Top of SUPPLIED MATERIAL
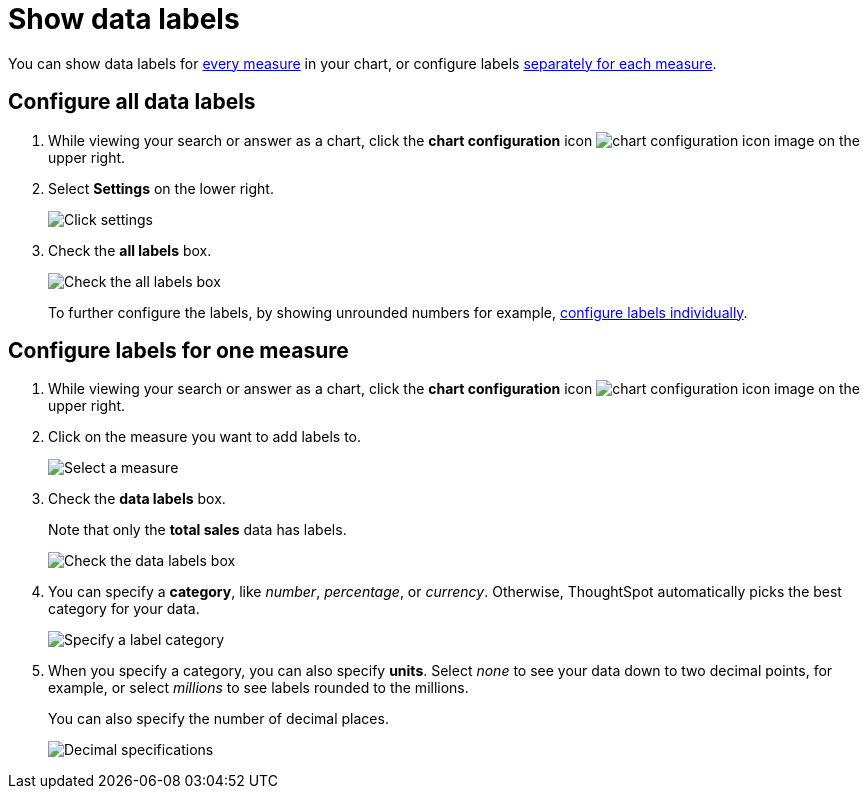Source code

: = Show data labels
:last_updated: 2/25/2020
:linkattrs:
:experimental:
:page-layout: default-cloud
:page-aliases: /end-user/search/show-data-labels.adoc
:description: You can show and configure data labels for a chart.

You can show data labels for <<labels-all,every measure>> in your chart, or configure labels <<labels-one,separately for each measure>>.

[#labels-all]
== Configure all data labels

. While viewing your search or answer as a chart, click the *chart configuration* icon image:icon-gear-10px.png[chart configuration icon image] on the upper right.
. Select *Settings* on the lower right.
+
image::chartconfig-zoom-settings.png[Click settings]

. Check the *all labels* box.
+
image::chartconfig-labels-all.png[Check the all labels box]
+
To further configure the labels, by showing unrounded numbers for example, <<labels-one,configure labels individually>>.

[#labels-one]
== Configure labels for one measure

. While viewing your search or answer as a chart, click the *chart configuration* icon image:icon-gear-10px.png[chart configuration icon image] on the upper right.
. Click on the measure you want to add labels to.
+
image::chartconfig-reordervalues.png[Select a measure]

. Check the *data labels* box.
+
Note that only the *total sales* data has labels.
+
image::chartconfig-datalabels.png[Check the data labels box]

. You can specify a *category*, like _number_, _percentage_, or _currency_.
Otherwise, ThoughtSpot automatically picks the best category for your data.
+
image::chartconfig-labelcategory.png[Specify a label category]

. When you specify a category, you can also specify *units*.
Select _none_ to see your data down to two decimal points, for example, or select _millions_ to see labels rounded to the millions.
+
You can also specify the number of decimal places.
+
image::chartconfig-decimals.png[Decimal specifications]
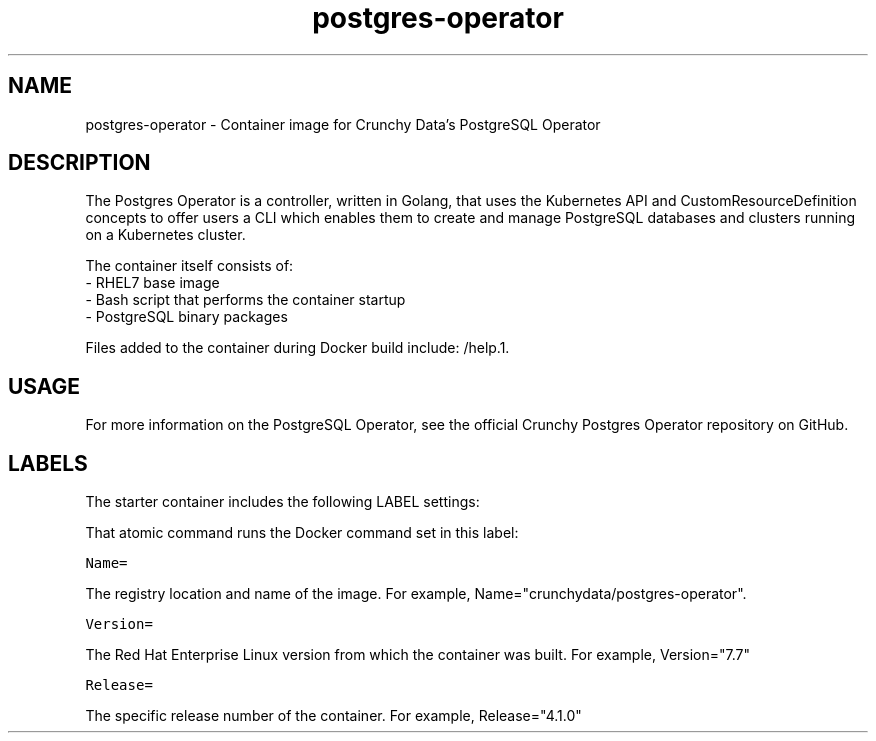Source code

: .TH "postgres-operator " "1" " Container Image Pages" "Jeff McCormick" "August 17, 2018"
.nh
.ad l


.SH NAME
.PP
postgres-operator \- Container image for Crunchy Data's PostgreSQL Operator


.SH DESCRIPTION
.PP
The Postgres Operator is a controller, written in Golang, that uses the Kubernetes API and CustomResourceDefinition concepts to offer users a CLI which enables them to create and manage PostgreSQL databases and clusters running on a Kubernetes cluster.

.PP
The container itself consists of:
    \- RHEL7 base image
    \- Bash script that performs the container startup
    \- PostgreSQL binary packages

.PP
Files added to the container during Docker build include: /help.1.


.SH USAGE
.PP
For more information on the PostgreSQL Operator, see the official Crunchy Postgres Operator repository on GitHub.


.SH LABELS
.PP
The starter container includes the following LABEL settings:

.PP
That atomic command runs the Docker command set in this label:

.PP
\fB\fCName=\fR

.PP
The registry location and name of the image. For example, Name="crunchydata/postgres-operator".

.PP
\fB\fCVersion=\fR

.PP
The Red Hat Enterprise Linux version from which the container was built. For example, Version="7.7"

.PP
\fB\fCRelease=\fR

.PP
The specific release number of the container. For example, Release="4.1.0"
Bottom of SUPPLIED MATERIAL
Copy the lines above exactly, starting with the line that contains "Otherwise, ThoughtSpot automatically" and ending with the line that contains "the container startup", and leave out any pictures.

OUTPUT OF THE TASK:
Otherwise, ThoughtSpot automatically picks the best category for your data.
+
image::chartconfig-labelcategory.png[Specify a label category]

. When you specify a category, you can also specify *units*.
Select _none_ to see your data down to two decimal points, for example, or select _millions_ to see labels rounded to the millions.
+
You can also specify the number of decimal places.
+
image::chartconfig-decimals.png[Decimal specifications]
Source code

: .TH "postgres-operator " "1" " Container Image Pages" "Jeff McCormick" "August 17, 2018"
.nh
.ad l


.SH NAME
.PP
postgres-operator \- Container image for Crunchy Data's PostgreSQL Operator


.SH DESCRIPTION
.PP
The Postgres Operator is a controller, written in Golang, that uses the Kubernetes API and CustomResourceDefinition concepts to offer users a CLI which enables them to create and manage PostgreSQL databases and clusters running on a Kubernetes cluster.

.PP
The container itself consists of:
    \- RHEL7 base image
    \- Bash script that performs the container startup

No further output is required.